(Supplied passage)
<<<<
Posted on 10/05/2023 2:09:37 PM PDT by spirited irish
Delta, American, United and Southwest Airlines have discovered that unapproved jet engine parts with fake safety certificates have been installed inside their planes.
The airline companies and the European Union Aviation Safety Agency have claimed that AOG Technics, a leading global aircraft support provider to the air transport industry, sold them the fake parts. The airlines stated that AOG Technics falsified the required airworthiness documents for the spare parts and mass-produced artificial safety certificates in order to sell its engine parts to them.
Parts sold by the problematic company have been found in 126 engines across the airlines and several questions have been raised over the effectiveness of the aviation industry’s safety oversight measures.
(Excerpt) Read more at oann.com ...
I heard that some turbine blades were made of balsa wood.
“Diversity is our strength”!
There were recycled electronic components being cleaned up, repainted and sold as new that ended up in aviontics some years back. They were coming from China.
Our diversity is our strength!
My understanding is that they may not be fake, rather not quality controlled to meet aircraft standards. A bolt that is used on a aircraft seat may be the same bolt you could buy at an Ace Hardware. The difference is a reputable aircraft parts seller has them certified so that an $0.89 bolt may cost $39.95 because of the testing & certification for aircraft.
>>>>
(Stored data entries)
<<<<
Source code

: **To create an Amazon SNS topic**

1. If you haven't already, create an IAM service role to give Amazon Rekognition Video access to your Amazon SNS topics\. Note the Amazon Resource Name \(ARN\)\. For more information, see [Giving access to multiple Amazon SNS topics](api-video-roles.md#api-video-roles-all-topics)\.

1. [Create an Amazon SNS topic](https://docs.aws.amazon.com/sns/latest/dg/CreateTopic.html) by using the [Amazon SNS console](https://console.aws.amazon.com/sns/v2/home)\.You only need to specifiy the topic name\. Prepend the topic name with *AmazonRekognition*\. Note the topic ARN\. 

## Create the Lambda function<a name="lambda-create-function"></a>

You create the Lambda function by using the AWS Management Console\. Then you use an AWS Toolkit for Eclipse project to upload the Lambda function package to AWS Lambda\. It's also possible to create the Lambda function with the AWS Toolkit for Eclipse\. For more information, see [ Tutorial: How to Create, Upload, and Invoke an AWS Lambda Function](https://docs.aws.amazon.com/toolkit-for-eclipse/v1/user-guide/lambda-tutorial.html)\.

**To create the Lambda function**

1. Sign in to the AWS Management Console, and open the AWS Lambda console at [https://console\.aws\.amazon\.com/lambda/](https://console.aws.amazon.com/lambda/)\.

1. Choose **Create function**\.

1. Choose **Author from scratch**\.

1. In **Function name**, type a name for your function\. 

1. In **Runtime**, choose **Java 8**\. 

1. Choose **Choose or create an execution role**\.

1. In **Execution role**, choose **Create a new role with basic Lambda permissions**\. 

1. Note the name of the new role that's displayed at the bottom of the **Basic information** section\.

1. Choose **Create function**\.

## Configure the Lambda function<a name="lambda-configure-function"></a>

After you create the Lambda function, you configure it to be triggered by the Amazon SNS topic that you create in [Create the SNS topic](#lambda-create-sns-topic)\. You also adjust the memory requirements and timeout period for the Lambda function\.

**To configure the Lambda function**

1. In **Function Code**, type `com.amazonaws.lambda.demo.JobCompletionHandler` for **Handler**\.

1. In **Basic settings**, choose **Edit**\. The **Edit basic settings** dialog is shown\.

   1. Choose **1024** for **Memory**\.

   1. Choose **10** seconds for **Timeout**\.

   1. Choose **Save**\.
>>>>
(Exercise brief) Can you write out the post about fake jet engine parts, starting at "Posted on 10/05/2023" and ending at "parts to them.", swapping "AOG Technics" for "the supplier"?

(Expected answer)
Posted on 10/05/2023 2:09:37 PM PDT by spirited irish
Delta, American, United and Southwest Airlines have discovered that unapproved jet engine parts with fake safety certificates have been installed inside their planes.
The airline companies and the European Union Aviation Safety Agency have claimed that the supplier, a leading global aircraft support provider to the air transport industry, sold them the fake parts. The airlines stated that the supplier falsified the required airworthiness documents for the spare parts and mass-produced artificial safety certificates in order to sell its engine parts to them.